Bees are fascinating little creatures. I mean, bumblebees supposedly shouldn’t be able to fly according to physics (something about their body being too big for their little wings to generate enough lift or something), honeybees make honey, and both are super awesome pollinators. Currently they’re dying out for unexpected reasons, partially due to mites, though it also has something to do with the frequency they use to navigate, which turns out to be the same frequency telecommunication companies use to connect cell phones. It’s causing bees to fly around and get lost, which is super impacting the plants that depend on the insects to pollinate their flowers (goes to show, never leave sex up to a third party). The bee problem could be fixed if the companies tried to change the frequency cell phones operate at, but that’s too damn expensive for the industry to justify, so we’re probably just gonna have to deal with less and less of the little buggers.
Unlike wasps and yellow jackets (two of the shittiest bugs out there), bees only sting when they’re threatened. Their stingers are barbed, and once removed they end up dying, making each sting a fatal kamikaze mission. In general, bees are very docile, though I guess those killer bees that I heard all about in grade school might be a tad more disagreeable.
Either way, I like bees. The only thing I don’t like is how crazy allergic I am to them. For instance, take a look at this photo. We were on tour in California and as per usual I was dead set on going to the beach. Begrudgingly, my bandmates and our two roadies decided to placate me by stopping by a sandy stretch of coastline in Goletta. I took off my shoes, started walking towards the water, and instantly stepped directly onto a bee. The bee, which I’m sure was less than thrilled about the arrangement, fought back by stinging the bottom of my foot. I started howling and hopping around like a crazy person, bitching about my luck and feeling the burn of the toxins making their way through my cardiovascular system. Typical.

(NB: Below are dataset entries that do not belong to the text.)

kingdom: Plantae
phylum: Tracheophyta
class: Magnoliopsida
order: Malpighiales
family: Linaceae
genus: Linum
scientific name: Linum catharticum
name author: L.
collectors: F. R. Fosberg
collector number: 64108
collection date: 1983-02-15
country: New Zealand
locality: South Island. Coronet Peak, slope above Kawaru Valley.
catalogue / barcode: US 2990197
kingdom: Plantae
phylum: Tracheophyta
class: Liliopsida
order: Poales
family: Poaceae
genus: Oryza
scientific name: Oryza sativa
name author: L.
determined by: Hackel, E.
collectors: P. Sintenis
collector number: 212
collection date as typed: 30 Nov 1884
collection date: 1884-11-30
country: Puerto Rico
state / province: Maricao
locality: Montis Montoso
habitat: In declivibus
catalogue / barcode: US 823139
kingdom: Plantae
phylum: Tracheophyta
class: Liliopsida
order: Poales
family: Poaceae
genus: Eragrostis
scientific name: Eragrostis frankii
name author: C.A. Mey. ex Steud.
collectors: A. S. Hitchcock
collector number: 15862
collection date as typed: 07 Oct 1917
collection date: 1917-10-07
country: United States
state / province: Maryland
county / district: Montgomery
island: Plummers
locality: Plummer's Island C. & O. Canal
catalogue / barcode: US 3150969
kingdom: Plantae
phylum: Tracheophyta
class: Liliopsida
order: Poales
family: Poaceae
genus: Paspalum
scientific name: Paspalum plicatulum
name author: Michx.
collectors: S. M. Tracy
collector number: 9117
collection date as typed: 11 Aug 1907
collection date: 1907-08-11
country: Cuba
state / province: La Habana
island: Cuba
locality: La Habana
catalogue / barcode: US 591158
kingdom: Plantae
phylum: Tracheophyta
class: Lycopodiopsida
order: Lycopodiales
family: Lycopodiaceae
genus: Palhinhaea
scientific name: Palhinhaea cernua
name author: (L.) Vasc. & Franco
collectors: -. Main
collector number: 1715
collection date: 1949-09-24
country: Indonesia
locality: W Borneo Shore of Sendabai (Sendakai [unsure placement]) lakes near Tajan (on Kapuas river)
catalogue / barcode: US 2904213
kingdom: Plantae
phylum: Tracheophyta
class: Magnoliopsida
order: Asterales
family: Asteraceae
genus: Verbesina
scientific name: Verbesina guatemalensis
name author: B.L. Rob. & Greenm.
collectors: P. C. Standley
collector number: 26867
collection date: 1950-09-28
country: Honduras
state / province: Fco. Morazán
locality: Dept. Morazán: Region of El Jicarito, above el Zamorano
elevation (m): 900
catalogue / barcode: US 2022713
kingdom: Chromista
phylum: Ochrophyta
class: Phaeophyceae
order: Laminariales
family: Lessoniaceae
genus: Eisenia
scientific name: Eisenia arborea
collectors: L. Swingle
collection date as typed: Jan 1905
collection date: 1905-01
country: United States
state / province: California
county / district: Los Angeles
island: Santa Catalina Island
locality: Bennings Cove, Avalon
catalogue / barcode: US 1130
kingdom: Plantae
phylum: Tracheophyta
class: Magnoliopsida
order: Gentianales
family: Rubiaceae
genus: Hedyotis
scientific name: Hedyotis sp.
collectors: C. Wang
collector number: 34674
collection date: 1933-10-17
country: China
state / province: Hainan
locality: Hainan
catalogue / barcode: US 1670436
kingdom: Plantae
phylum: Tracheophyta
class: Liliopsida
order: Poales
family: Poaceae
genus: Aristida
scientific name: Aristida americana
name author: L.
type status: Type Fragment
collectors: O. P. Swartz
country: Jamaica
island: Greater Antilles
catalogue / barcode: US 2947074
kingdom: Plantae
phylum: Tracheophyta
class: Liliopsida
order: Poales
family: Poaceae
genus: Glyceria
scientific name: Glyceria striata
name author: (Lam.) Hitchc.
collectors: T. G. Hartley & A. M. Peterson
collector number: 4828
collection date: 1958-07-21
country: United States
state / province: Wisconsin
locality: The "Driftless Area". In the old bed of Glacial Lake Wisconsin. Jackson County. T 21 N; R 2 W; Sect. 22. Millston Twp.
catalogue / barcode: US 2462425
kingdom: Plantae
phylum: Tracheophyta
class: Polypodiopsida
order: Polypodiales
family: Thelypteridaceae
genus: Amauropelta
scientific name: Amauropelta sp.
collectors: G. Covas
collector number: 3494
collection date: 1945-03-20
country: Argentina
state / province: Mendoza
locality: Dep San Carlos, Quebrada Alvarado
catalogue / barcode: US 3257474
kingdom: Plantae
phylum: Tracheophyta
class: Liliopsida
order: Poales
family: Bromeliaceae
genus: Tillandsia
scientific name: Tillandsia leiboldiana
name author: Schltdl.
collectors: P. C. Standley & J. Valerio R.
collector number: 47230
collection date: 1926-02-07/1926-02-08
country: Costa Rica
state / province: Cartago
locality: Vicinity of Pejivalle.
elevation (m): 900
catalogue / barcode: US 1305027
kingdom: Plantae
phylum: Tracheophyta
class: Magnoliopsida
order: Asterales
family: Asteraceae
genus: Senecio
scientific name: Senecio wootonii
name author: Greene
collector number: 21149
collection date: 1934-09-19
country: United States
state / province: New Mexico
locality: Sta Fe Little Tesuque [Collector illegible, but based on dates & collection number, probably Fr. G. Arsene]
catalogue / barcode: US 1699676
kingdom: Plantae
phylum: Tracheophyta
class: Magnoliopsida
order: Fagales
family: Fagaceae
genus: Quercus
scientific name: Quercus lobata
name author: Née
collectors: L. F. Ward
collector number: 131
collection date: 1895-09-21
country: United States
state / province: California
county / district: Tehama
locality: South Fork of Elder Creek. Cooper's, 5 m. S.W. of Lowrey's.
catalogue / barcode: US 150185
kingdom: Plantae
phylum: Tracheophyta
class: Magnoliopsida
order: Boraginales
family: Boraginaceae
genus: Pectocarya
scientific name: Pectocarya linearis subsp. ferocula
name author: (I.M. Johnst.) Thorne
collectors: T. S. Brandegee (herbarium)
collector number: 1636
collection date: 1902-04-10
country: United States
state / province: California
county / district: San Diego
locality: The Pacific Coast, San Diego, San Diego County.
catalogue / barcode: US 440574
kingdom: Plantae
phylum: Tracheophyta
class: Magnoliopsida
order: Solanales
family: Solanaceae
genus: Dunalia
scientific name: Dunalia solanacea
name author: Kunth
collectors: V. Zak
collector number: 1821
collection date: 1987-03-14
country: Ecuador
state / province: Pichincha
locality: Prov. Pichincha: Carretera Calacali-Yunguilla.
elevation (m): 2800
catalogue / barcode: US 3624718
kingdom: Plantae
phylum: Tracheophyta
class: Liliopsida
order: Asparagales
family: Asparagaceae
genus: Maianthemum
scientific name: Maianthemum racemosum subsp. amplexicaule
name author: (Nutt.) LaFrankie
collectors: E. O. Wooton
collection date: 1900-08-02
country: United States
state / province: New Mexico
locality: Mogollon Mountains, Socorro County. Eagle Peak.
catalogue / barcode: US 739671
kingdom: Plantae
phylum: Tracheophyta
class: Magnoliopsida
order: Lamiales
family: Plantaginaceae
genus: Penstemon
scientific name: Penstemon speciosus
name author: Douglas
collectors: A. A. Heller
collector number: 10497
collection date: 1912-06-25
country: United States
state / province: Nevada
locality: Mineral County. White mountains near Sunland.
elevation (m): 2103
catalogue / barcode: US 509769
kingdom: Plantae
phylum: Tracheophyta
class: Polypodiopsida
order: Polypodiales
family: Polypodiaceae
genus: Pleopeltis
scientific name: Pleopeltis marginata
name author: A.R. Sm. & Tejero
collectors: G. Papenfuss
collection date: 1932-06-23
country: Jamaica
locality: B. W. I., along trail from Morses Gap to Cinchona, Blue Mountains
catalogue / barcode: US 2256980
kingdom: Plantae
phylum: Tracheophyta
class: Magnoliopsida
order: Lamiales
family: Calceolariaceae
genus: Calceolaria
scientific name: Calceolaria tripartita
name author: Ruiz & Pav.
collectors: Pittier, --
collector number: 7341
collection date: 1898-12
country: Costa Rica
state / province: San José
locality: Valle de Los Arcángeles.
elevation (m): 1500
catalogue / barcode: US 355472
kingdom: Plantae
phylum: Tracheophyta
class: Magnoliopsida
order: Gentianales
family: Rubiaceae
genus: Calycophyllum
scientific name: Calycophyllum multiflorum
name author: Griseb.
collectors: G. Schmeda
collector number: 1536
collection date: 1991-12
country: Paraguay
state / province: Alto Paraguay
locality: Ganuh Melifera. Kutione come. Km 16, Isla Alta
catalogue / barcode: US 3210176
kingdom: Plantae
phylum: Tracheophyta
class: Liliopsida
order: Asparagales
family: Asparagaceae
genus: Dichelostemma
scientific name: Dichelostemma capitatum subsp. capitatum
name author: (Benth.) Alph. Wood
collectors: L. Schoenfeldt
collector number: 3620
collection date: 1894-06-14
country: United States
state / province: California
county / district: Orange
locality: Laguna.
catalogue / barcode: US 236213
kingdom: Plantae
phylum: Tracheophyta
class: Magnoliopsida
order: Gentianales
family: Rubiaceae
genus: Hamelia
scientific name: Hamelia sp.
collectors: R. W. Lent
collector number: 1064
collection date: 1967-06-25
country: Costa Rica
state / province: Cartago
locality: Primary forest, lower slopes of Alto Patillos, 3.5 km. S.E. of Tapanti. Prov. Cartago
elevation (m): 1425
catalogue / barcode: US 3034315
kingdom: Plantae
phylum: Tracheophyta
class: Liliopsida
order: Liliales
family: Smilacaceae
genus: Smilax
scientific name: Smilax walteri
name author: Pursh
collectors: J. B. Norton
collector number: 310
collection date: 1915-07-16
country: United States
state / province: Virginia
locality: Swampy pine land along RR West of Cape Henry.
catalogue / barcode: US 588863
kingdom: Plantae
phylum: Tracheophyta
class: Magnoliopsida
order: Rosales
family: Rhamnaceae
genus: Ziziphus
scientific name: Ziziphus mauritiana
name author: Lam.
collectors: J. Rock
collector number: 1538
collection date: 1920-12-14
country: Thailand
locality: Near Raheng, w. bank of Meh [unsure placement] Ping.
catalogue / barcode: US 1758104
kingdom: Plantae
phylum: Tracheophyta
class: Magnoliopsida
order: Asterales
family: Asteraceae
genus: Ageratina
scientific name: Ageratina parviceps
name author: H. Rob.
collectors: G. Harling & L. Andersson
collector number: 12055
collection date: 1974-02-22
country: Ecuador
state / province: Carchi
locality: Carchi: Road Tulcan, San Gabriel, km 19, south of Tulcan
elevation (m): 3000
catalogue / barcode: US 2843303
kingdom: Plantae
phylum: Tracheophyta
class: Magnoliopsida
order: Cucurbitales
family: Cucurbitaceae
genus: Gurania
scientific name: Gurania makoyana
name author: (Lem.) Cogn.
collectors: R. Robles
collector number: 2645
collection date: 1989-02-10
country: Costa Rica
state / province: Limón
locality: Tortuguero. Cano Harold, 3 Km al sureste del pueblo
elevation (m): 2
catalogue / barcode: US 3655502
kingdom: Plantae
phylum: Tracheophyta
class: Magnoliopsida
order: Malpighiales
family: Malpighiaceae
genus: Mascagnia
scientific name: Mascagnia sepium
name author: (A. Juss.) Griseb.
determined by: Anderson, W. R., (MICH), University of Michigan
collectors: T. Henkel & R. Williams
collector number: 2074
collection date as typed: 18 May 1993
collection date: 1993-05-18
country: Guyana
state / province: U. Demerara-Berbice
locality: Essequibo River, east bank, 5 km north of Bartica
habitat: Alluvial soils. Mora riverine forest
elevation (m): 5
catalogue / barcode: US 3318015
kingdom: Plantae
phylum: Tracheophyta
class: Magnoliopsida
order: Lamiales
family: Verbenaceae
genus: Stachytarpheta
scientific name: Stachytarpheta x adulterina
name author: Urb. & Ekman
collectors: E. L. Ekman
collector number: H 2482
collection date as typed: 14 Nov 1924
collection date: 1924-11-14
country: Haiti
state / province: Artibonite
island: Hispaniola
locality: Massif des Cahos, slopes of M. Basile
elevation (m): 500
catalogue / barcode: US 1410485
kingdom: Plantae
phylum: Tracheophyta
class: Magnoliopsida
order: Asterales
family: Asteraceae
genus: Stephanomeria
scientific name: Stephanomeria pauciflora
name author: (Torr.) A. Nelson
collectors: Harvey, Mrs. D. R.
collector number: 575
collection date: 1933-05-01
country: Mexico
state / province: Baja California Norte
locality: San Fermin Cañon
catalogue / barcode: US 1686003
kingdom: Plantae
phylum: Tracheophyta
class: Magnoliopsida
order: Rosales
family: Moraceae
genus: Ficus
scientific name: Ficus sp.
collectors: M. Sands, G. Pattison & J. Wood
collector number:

Instead of doing something about it, I put my shoes back on and hobbled around, playing guitar on some rocks and drinking a couple of beers by the van. After an hour or so, I took my shoe off and realized that it had swelled to more than double its normal size. Not sure what to do, we drove to a friend’s house where they gave me ibuprofen, as if that was going to help or something. I was fucking miserable but we still had to get to L.A. that night, so my friends Brian and Rory helped me walk back to the van. My shorts were a little too big and started to slip down, a problem I made sure to point out to my friends, but they said it didn’t matter, we were close, let’s just get there and deal with it then. Mike Brown, who I’m pretty sure was on tour just to make sure to capture every moment anyone looked like an idiot for future shit-talking, snapped the photo, which since then is always assumed to be evidence of me being wasted out of my mind.
The ride South was filed with pain, and I had no idea what to do by the time we got to Orange County. I couldn’t walk but still had to play shows, which forced me to have to hobble uncomfortably around on stage in an Actifed-induced and alcohol-subsidized daze. Following the advice of a local pharmacist, I tried covering my foot in Irish Spring gel deodorant, but that didn’t seem to do much more than make my foot slimy and gross. Why Irish Spring? What was the deodorant supposed to do? How did that pharmacist even get to pharmaceutical school? What the fuck was that all about?
Long story short, I couldn’t walk for the remainder of tour, but I did still manage to rock n roll, even at that out of control eviction party Nick Gehrls “hosted.” It all worked itself out and I still like bees. But fuck bee stings, Irish Spring, telecommunication companies and Mike Brown.